- Required work:
Once you find the line that contains "виагра купить в" in the entries below, give it again along with every following line, unchanged, through the final one.

- Page images and extracted text:
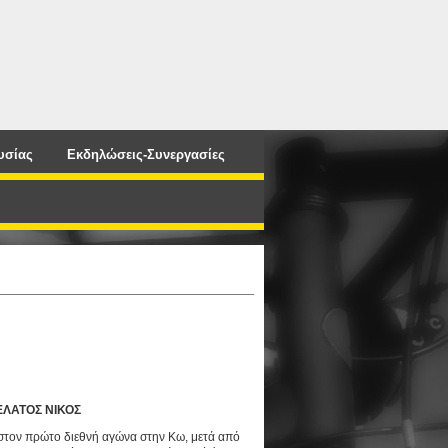
υσίας
Εκδηλώσεις-Συνεργασίες
ΚΕΛΑΤΟΣ ΝΙΚΟΣ
στο
ν πρώτο διεθνή αγώνα στην Κω, μετά από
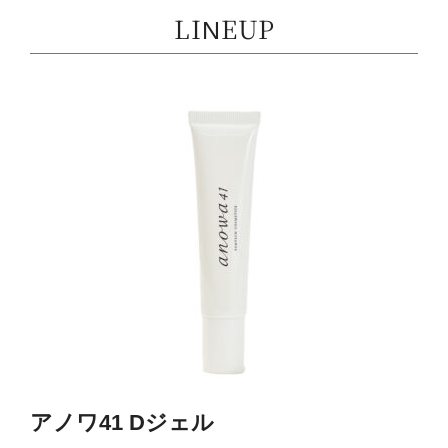
LINEUP
アノワ41 Dジェル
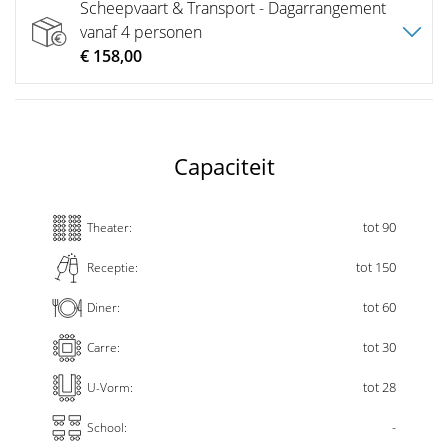
Scheepvaart & Transport - Dagarrangement
vanaf 4 personen
€ 158,00
Capaciteit
tot 90
Theater:
tot 150
Receptie:
tot 60
Diner:
tot 30
Carre:
tot 28
U-Vorm:
-
School:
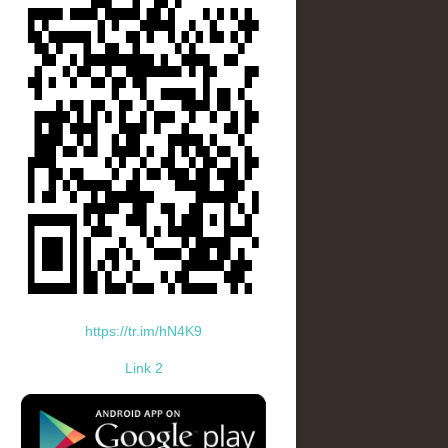
https://tr.im/hN4K9
Link 2
standard-icon-googleplay-app-store.png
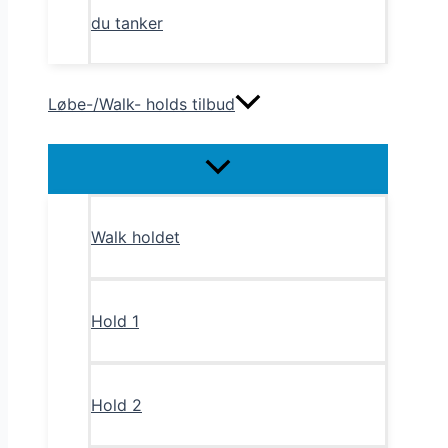
du tanker
Løbe-/Walk- holds tilbud
Menu
Toggle
Walk holdet
Hold 1
Hold 2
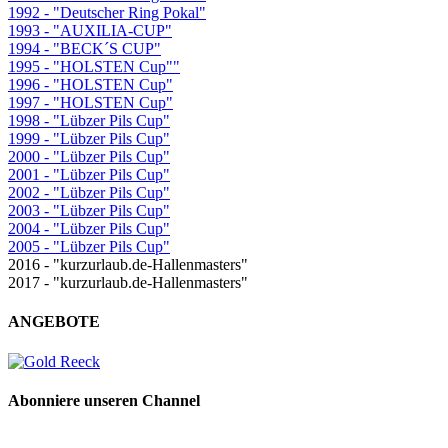
1992 - "Deutscher Ring Pokal"
1993 - "AUXILIA-CUP"
1994 - "BECK´S CUP"
1995 - "HOLSTEN Cup""
1996 - "HOLSTEN Cup"
1997 - "HOLSTEN Cup"
1998 - "Lübzer Pils Cup"
1999 - "Lübzer Pils Cup"
2000 - "Lübzer Pils Cup"
2001 - "Lübzer Pils Cup"
2002 - "Lübzer Pils Cup"
2003 - "Lübzer Pils Cup"
2004 - "Lübzer Pils Cup"
2005 - "Lübzer Pils Cup"
2016 - "kurzurlaub.de-Hallenmasters"
2017 - "kurzurlaub.de-Hallenmasters"
ANGEBOTE
Abonniere unseren Channel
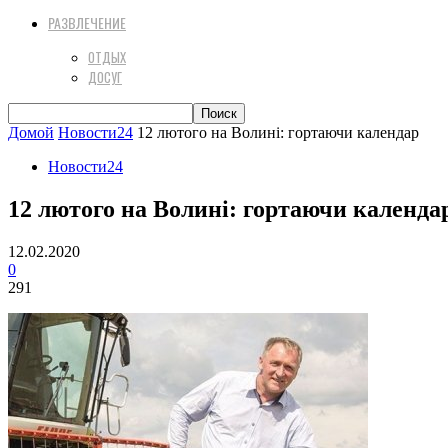
РАЗВЛЕЧЕНИЕ
ОТДЫХ
ДОСУГ
Домой
Новости24
12 лютого на Волині: гортаючи календар
Новости24
12 лютого на Волині: гортаючи календа
12.02.2020
0
291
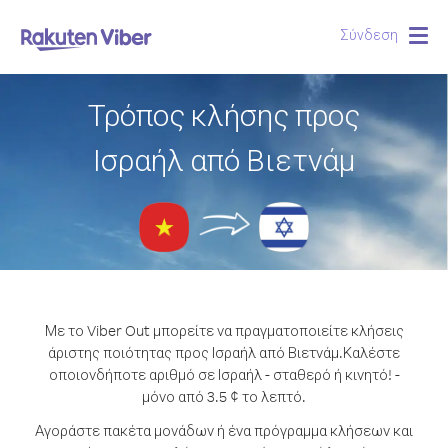
Σύνδεση
Togg
navig
Τρόπος κλήσης προς
Ισραήλ από Βιετνάμ
Με το Viber Out μπορείτε να πραγματοποιείτε κλήσεις
άριστης ποιότητας προς Ισραήλ από Βιετνάμ.
Καλέστε
οποιονδήποτε αριθμό σε Ισραήλ - σταθερό ή κινητό! -
μόνο από 3.5 ¢ το λεπτό.
Αγοράστε πακέτα μονάδων ή ένα πρόγραμμα κλήσεων και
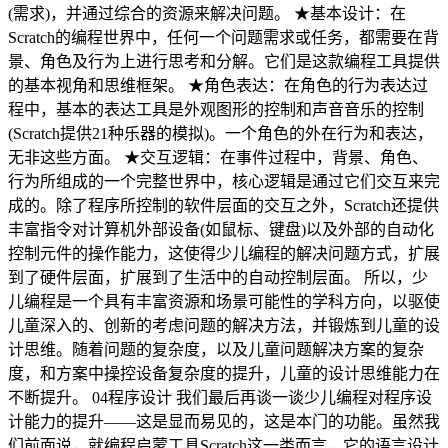
(需求)，并通过综合的资源来解决问题。 ★基本设计：在
Scratch的编程世界中，任何一个问题需求或任务，都需要在背
景、角色及行为上进行思考和分解。它们是这款编程工具提供
的基本视角和思维框架。 ★角色表达：在角色的行为表达过
程中，基本的表达工具是外观图形的控制和声音音乐的控制
(Scratch提供21种乐器的模拟)。一个角色的外在行为和表达，
无非这些方面。 ★交互逻辑：在事件过程中，背景、角色、
行为所组成的一个完整世界中，核心逻辑是通过它们交互来完
成的。除了程序所控制的软件层面的交互之外，Scratch还提供
丰富指令对计算机外部设备(如鼠标、键盘)以及外部的自动化
控制元件的操作能力，这使得少儿编程的解决问题方式，扩展
到了硬件层面，扩展到了生活中的自动控制层面。 所以，少
儿编程是一个具有丰富资源和场景可能性的学科方向，以驱使
儿童深入的、创新的考虑问题的解决方法，并锻炼到儿童的设
计思维。随着问题的复杂度，以及儿童问题解决方案的复杂
度，和方案中操控设备复杂度的提升，儿童的设计思维能力在
不断提升。 04程序设计 我们最后再谈一谈少儿编程对程序设
计能力的提升——这是显而易见的，这是本门的功能。虽然我
们前面说，就编程启蒙工具Scratch这一类而言，它的语言设计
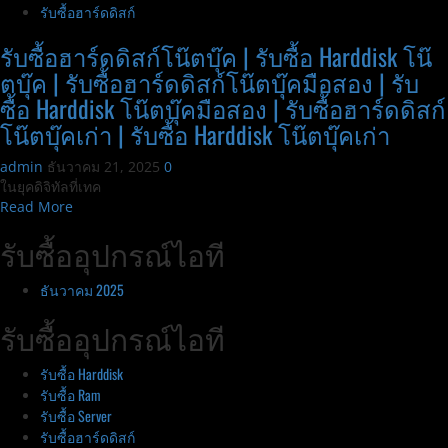
รับซื้อฮาร์ดดิสก์
รับซื้อฮาร์ดดิสก์โน๊ตบุ๊ค | รับซื้อ Harddisk โน๊
ตบุ๊ค | รับซื้อฮาร์ดดิสก์โน๊ตบุ๊คมือสอง | รับ
ซื้อ Harddisk โน๊ตบุ๊คมือสอง | รับซื้อฮาร์ดดิสก์
โน๊ตบุ๊คเก่า | รับซื้อ Harddisk โน๊ตบุ๊คเก่า
admin
ธันวาคม 21, 2025
0
ในยุคดิจิทัลที่เทค
Read
Read More
more
รับซื้ออุปกรณ์ไอที
about
รับ
ซื้อ
ธันวาคม 2025
ฮาร์ด
รับซื้ออุปกรณ์ไอที
ดิสก์
โน๊
ตบุ๊ค
รับซื้อ Harddisk
|
รับซื้อ Ram
รับ
รับซื้อ Server
ซื้อ
รับซื้อฮาร์ดดิสก์
Harddisk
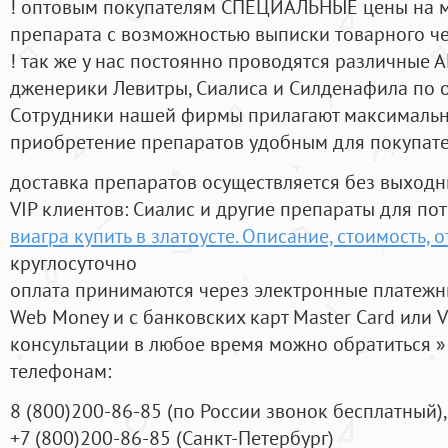
! оптовым покупателям СПЕЦИАЛЬНЫЕ цены на 
препарата с возможностью выписки товарного ч
! так же у нас постоянно проводятся различные
дженерики Левитры, Сиалиса и Силденафила по 
Cотрудники нашей фирмы прилагают максимальны
приобретение препаратов удобным для покупат
доставка препаратов осуществляется без выходн
VIP клиентов: Сиалис и другие препараты для пот
виагра купить в златоусте. Описание, стоимость, 
круглосуточно
оплата принимаются через электронные платежн
Web Money и с банковских карт Master Card или V
консультации в любое время можно обратиться
телефонам:
8
(800
)200-86-85
(
по России звонок бесплатный),
+7
(800
)200-86-85
(
Санкт-Петербург)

- Reply to the task:
виагра купить в златоусте. Описание, стоимость, 
круглосуточно
оплата принимаются через электронные платежн
Web Money и с банковских карт Master Card или V
консультации в любое время можно обратиться
телефонам:
8
(800
)200-86-85
(
по России звонок бесплатный),
+7
(800
)200-86-85
(
Санкт-Петербург)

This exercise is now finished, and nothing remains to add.